Q6. QRM should bring efficiency and economy, how to plan a QRM program that is practical to maintain?

The key to efficiency and economy is having a small number of key prospective risk assessments that are revised regularly as new information becomes available through process improvement, change control and deviations. QRM programs become inefficient and resource hungry when risk assessments are performed every time something goes wrong instead of performing them at the start when you have a chance to mitigate risk and prevent issues. Each risk that you identify and prevent reduces the resources spent on issues and deviations and fixing mistakes.

Q7. What if QRM is not working for a company, nor deriving value from it?

This usually occurs if QRM and its function are not well understood or if risk assessments are reactive tools to problems rather than used to proactively prevent issues. This also occurs when the QRM program is not integrated nor informed by other elements in the Quality Management System as mentioned previously. QRM needs to be an ever evolving tool that keeps us informed of the detail of our current process, how that process is performing, how our controls are performing and areas where there is risk that we can prevent from occurring.

Q8. How to manage a QRM program efficiently and effectively?

To manage a QRM program, its function needs to be understood by everyone in the organization, at all levels and there needs to be an open culture that welcomes the identification of risk so that it can be mitigated and prevented. If there is a culture of justification of current practice through risk assessment, an organisation will not improve or progress and will still have to waste resources in the management of deviations and issues that could have been foreseen and prevented with a good Quality Risk Management program.

Also, the emphasis is often incorrectly placed on risk management tools and implementation of complex tools that are poorly understood. The emphasis should always be simplified and brought back to the questions, “What can go wrong, what is the likelihood it will go wrong based on the current controls in place and how will I detect if it goes wrong or if my controls fail?”

As long as we answer this question comprehensively across our operations, we are performing Quality Risk Management and the method for documentation of this thought process is just that, a method for documentation.

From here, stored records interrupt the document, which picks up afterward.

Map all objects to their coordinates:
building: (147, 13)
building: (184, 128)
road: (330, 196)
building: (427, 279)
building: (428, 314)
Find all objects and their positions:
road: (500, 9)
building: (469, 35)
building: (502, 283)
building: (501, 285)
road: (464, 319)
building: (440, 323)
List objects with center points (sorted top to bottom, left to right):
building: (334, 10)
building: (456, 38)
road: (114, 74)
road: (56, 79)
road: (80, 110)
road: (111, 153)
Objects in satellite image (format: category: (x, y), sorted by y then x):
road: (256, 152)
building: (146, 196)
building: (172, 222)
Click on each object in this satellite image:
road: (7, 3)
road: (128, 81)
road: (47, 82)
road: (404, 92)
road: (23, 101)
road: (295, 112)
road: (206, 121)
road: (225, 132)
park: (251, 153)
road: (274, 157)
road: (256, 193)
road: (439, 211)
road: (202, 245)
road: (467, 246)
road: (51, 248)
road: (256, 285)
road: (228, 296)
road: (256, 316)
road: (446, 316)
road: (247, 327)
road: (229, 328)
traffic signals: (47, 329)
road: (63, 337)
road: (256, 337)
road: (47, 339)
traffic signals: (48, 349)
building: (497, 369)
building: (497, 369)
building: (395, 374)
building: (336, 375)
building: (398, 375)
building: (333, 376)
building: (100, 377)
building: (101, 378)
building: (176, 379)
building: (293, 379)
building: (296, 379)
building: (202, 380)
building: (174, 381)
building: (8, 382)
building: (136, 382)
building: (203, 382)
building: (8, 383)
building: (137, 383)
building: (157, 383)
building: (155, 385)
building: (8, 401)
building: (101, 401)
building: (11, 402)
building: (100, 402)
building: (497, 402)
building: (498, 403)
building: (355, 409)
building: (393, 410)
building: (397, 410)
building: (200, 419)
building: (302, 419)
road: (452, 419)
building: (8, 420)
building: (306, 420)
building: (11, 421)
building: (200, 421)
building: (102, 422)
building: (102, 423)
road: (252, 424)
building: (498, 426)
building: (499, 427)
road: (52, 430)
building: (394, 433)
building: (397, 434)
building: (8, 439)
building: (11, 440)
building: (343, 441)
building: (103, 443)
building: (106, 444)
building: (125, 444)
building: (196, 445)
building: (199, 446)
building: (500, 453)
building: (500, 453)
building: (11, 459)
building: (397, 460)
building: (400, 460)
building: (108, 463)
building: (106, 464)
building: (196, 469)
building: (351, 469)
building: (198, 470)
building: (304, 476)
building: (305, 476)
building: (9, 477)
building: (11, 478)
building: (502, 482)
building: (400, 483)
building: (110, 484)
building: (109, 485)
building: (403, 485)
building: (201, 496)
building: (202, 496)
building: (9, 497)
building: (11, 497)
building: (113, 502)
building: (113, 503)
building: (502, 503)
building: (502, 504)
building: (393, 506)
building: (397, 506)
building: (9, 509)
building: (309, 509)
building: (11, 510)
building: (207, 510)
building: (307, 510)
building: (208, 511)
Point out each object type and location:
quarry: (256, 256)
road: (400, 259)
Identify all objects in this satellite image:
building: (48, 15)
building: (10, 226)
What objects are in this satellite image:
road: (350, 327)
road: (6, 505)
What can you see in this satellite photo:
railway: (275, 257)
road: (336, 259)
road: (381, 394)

Q9. How to embed QRM in all levels of the pharmaceutical organization?

Ensure that all levels in the organisation understand the following:

  • Quality Risk Management is only concerned with risk to product quality and patient safety
  • Quality Risk Management is working if it saves time and resources dealing with issues by identifying and preventing those issues before they occur.
  • Quality Risk Management should not increase but decrease workload once it has been implemented properly
  • Quality Risk Management is a method for documenting our knowledge of our processes, our controls and our methods of monitoring.
  • Everyone naturally thinks in terms of Quality Risk Management in our daily lives, it is how we keep ourselves safe and out of harm’s way. Quality Risk Management in industry is just a way of using that inherent thought process to protect our patients rather than ourselves.

Q10. What is the correct way of implementing QRM?

Training, planning, implementing and maintenance. If risk assessments are not revisited every time there is a deviation or change control, the system isn’t working!